Dataset entries:
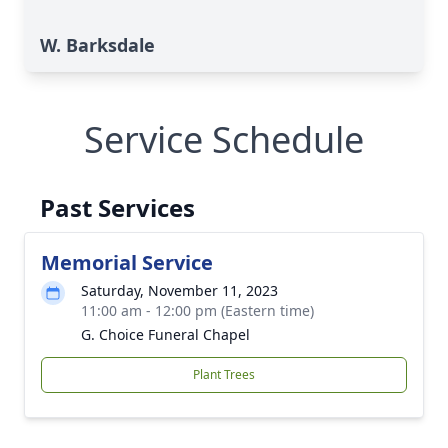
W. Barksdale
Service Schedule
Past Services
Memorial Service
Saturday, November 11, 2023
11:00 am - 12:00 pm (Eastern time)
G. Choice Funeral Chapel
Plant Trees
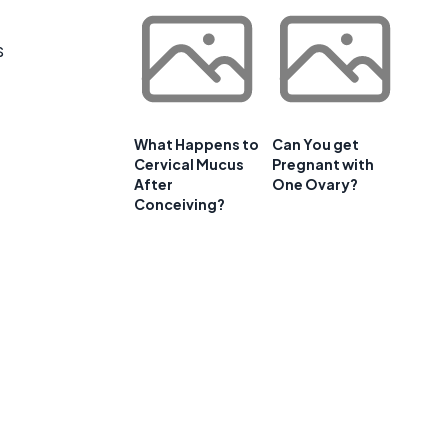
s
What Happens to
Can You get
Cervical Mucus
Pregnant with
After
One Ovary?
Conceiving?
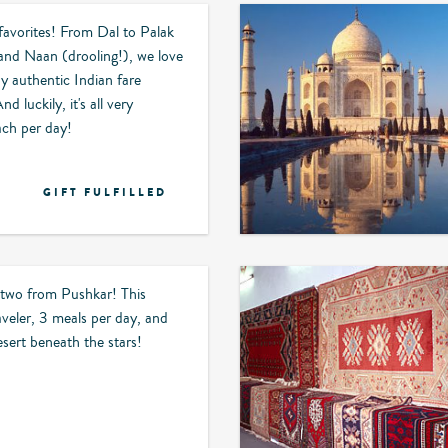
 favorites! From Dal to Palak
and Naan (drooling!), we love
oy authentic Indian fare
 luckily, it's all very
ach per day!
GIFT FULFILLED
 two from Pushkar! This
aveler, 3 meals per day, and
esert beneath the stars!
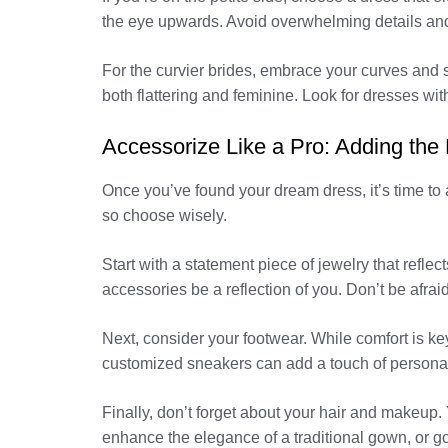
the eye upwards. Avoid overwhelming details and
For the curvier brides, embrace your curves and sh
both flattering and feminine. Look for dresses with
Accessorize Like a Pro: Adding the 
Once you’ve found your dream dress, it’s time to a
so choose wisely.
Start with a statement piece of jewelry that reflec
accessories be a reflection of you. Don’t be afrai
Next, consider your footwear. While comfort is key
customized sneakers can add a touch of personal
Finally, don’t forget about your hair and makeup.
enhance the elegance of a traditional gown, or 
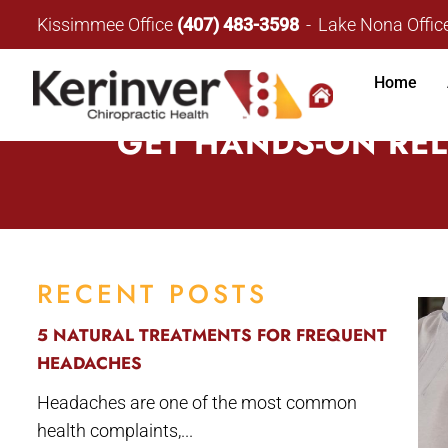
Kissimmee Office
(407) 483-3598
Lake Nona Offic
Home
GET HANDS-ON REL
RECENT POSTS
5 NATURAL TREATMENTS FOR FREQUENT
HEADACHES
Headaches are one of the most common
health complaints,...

--

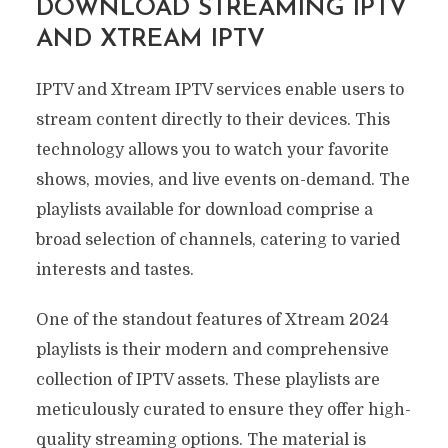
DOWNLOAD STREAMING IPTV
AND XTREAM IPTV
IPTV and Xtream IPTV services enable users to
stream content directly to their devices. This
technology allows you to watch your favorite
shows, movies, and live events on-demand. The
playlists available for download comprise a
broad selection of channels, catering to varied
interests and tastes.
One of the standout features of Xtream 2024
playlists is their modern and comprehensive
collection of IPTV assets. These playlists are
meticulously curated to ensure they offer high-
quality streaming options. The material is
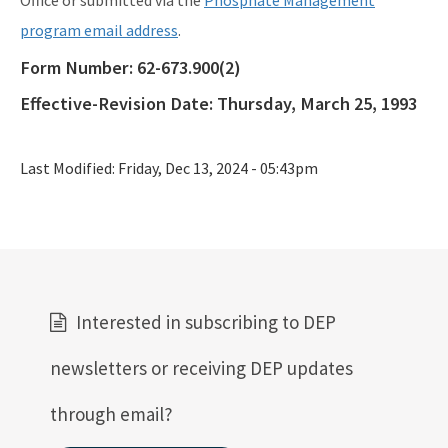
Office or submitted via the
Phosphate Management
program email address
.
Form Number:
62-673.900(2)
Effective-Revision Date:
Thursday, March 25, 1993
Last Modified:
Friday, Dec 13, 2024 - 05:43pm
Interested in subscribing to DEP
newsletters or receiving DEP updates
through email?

---

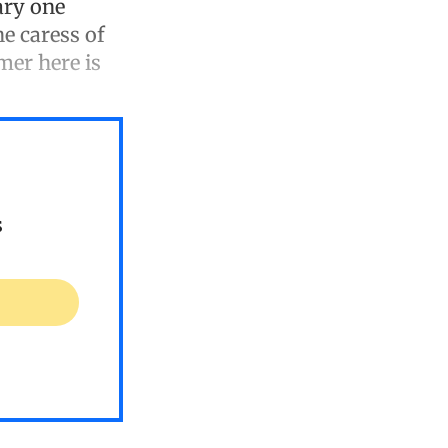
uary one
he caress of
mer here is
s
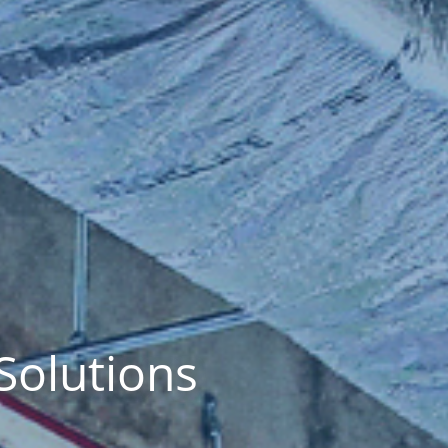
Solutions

PROBLEM :: I'd like the lines above repeated exactly, from the one that contains "the eye upwards." through the one that contains "health complaints,...", with no pictures.

THE COMPLETED TASK ::
the eye upwards. Avoid overwhelming details and
For the curvier brides, embrace your curves and sh
both flattering and feminine. Look for dresses with
Accessorize Like a Pro: Adding the 
Once you’ve found your dream dress, it’s time to a
so choose wisely.
Start with a statement piece of jewelry that reflec
accessories be a reflection of you. Don’t be afrai
Next, consider your footwear. While comfort is key
customized sneakers can add a touch of personal
Finally, don’t forget about your hair and makeup.
enhance the elegance of a traditional gown, or 
Kissimmee Office
(407) 483-3598
Lake Nona Offic
Home
GET HANDS-ON REL
RECENT POSTS
5 NATURAL TREATMENTS FOR FREQUENT
HEADACHES
Headaches are one of the most common
health complaints,...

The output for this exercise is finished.